BEGIN Records to process
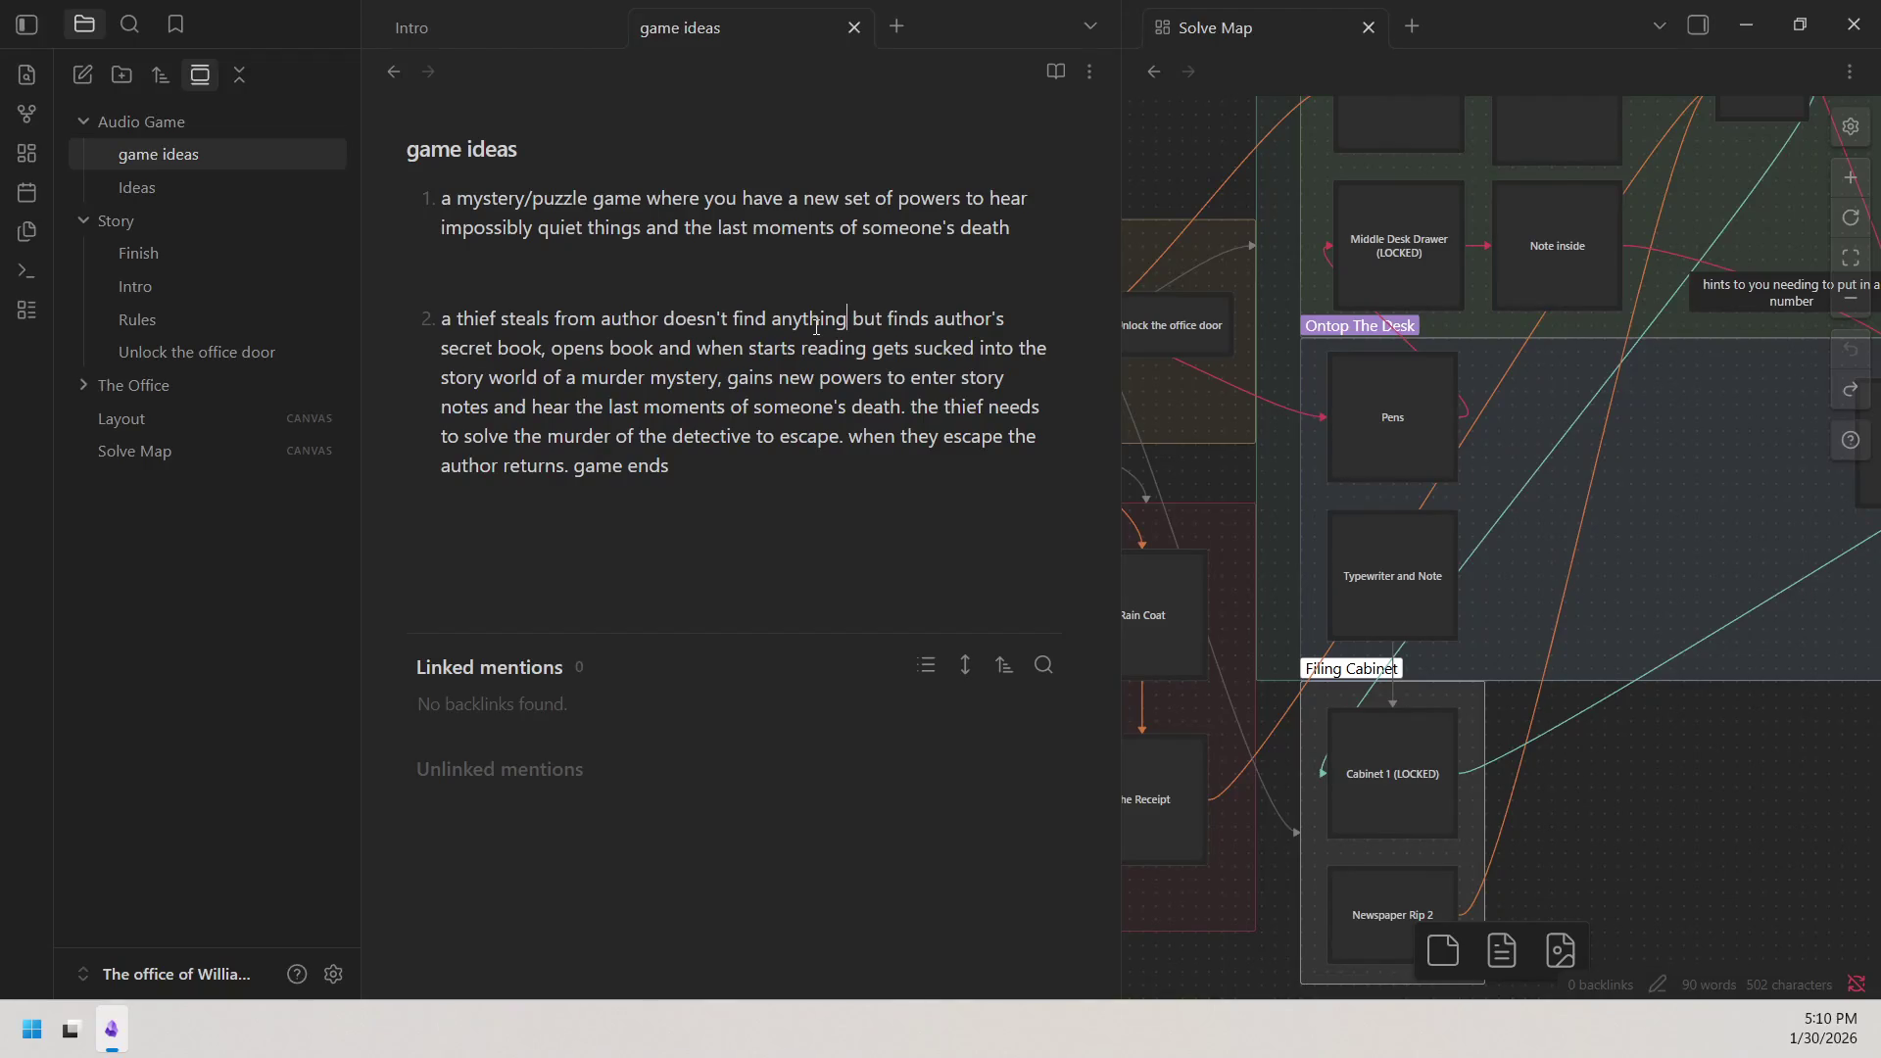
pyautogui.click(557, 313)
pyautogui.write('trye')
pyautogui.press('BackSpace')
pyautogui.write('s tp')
END Records to process
BEGIN Records to process
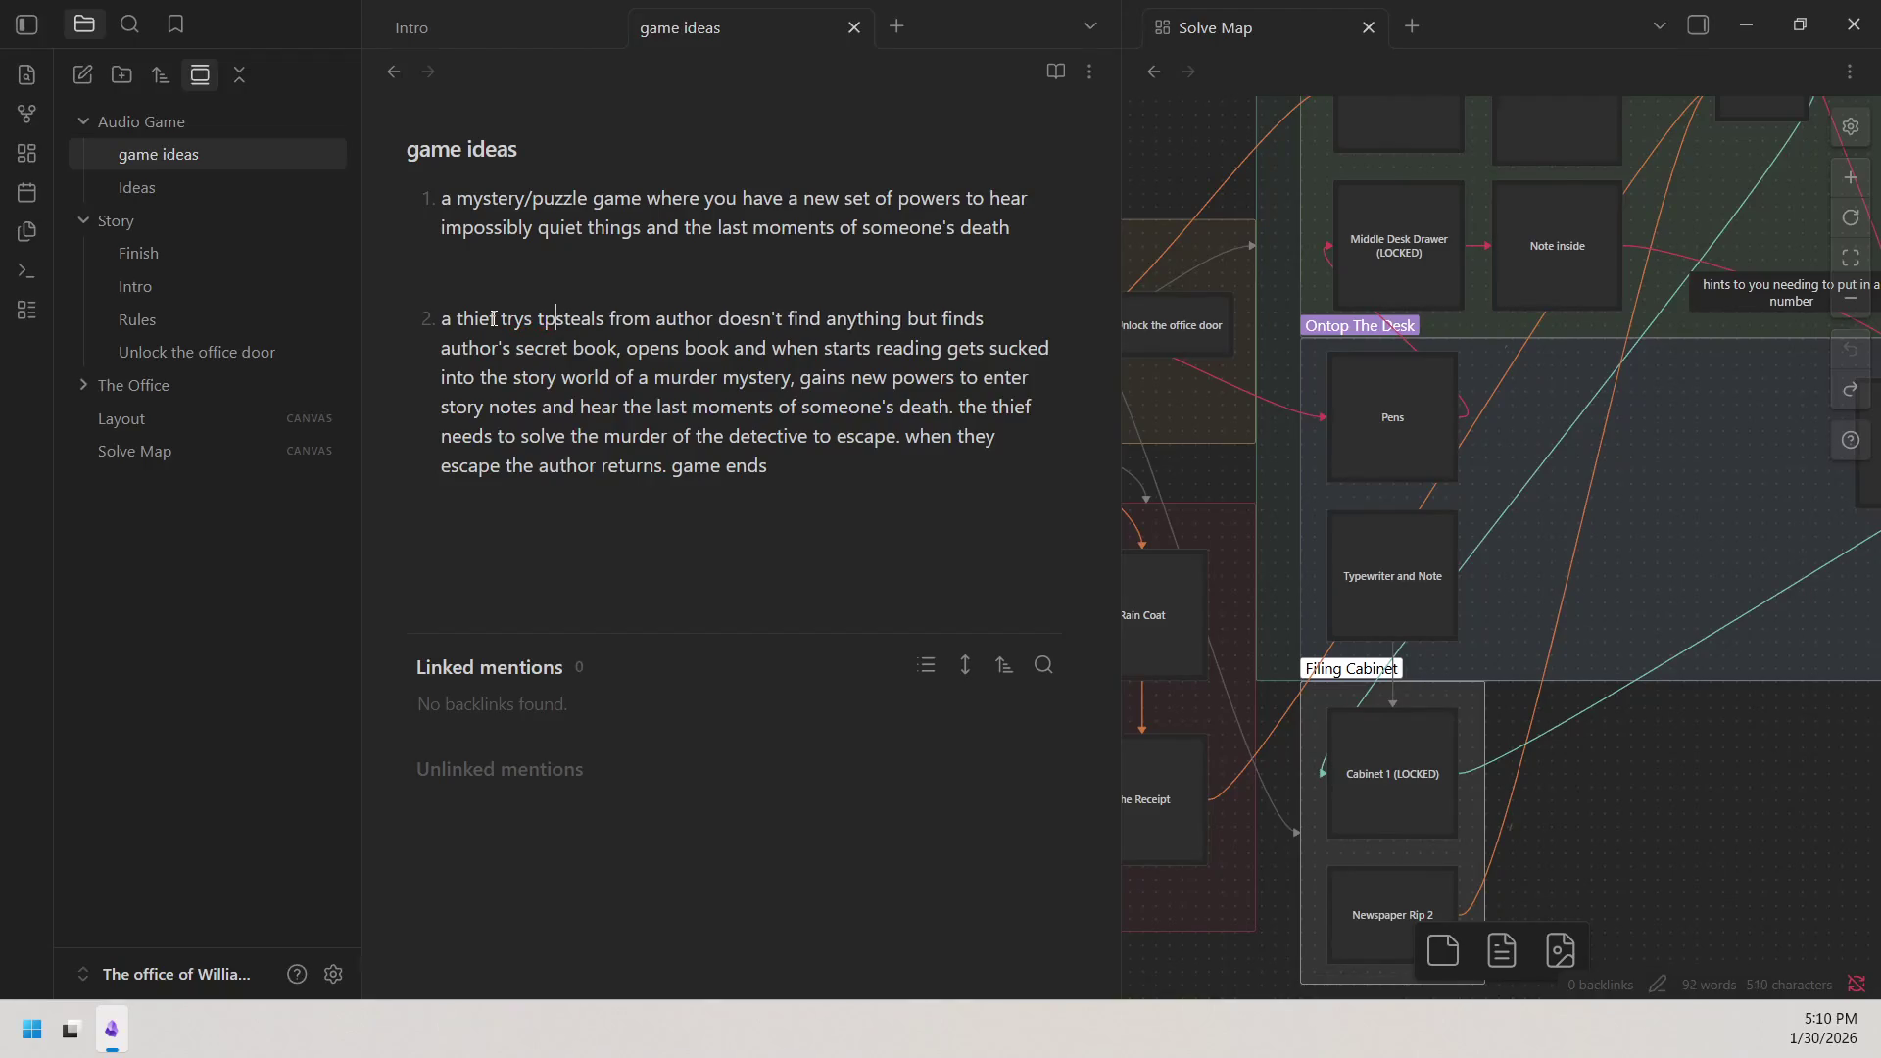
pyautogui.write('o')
END Records to process
BEGIN Records to process
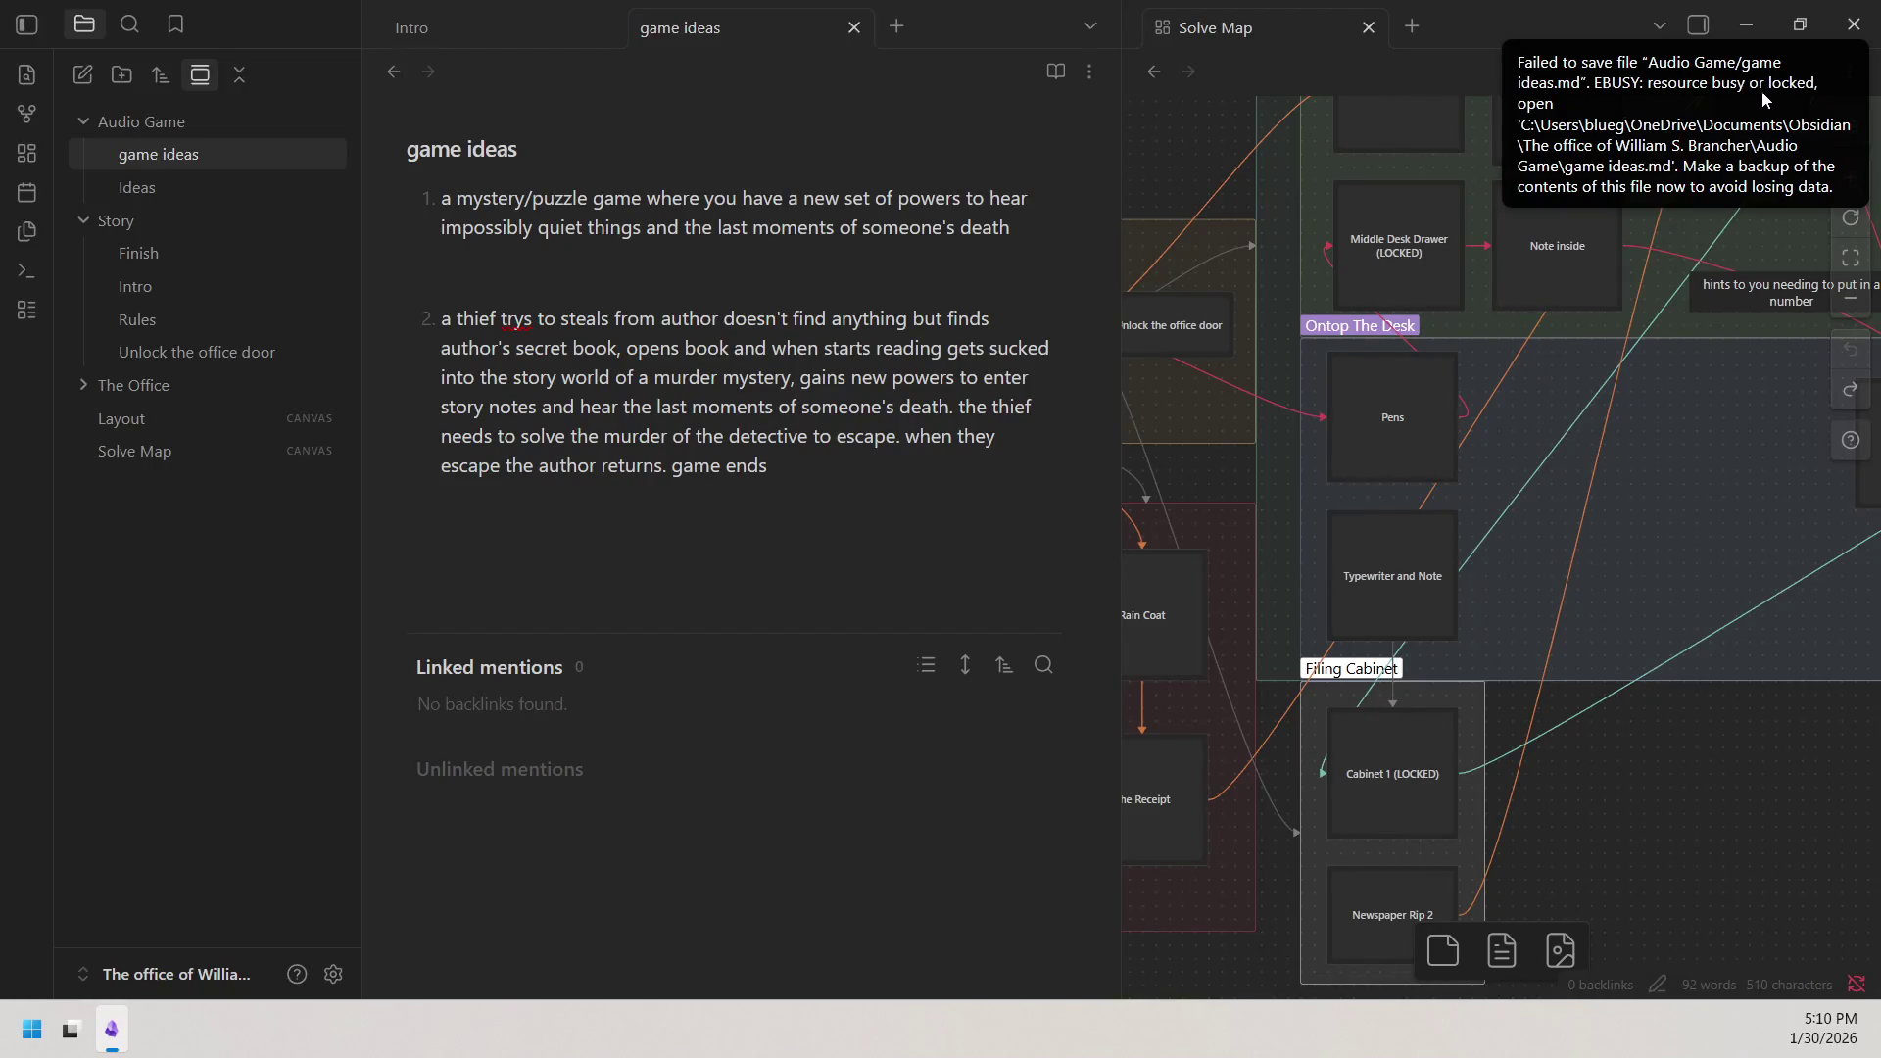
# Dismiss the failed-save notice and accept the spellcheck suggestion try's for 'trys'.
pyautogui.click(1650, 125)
END Records to process
## Your assignment
Tally the lines of the data that contain the string "pyautogui" and report the total alone.

## Final answer
6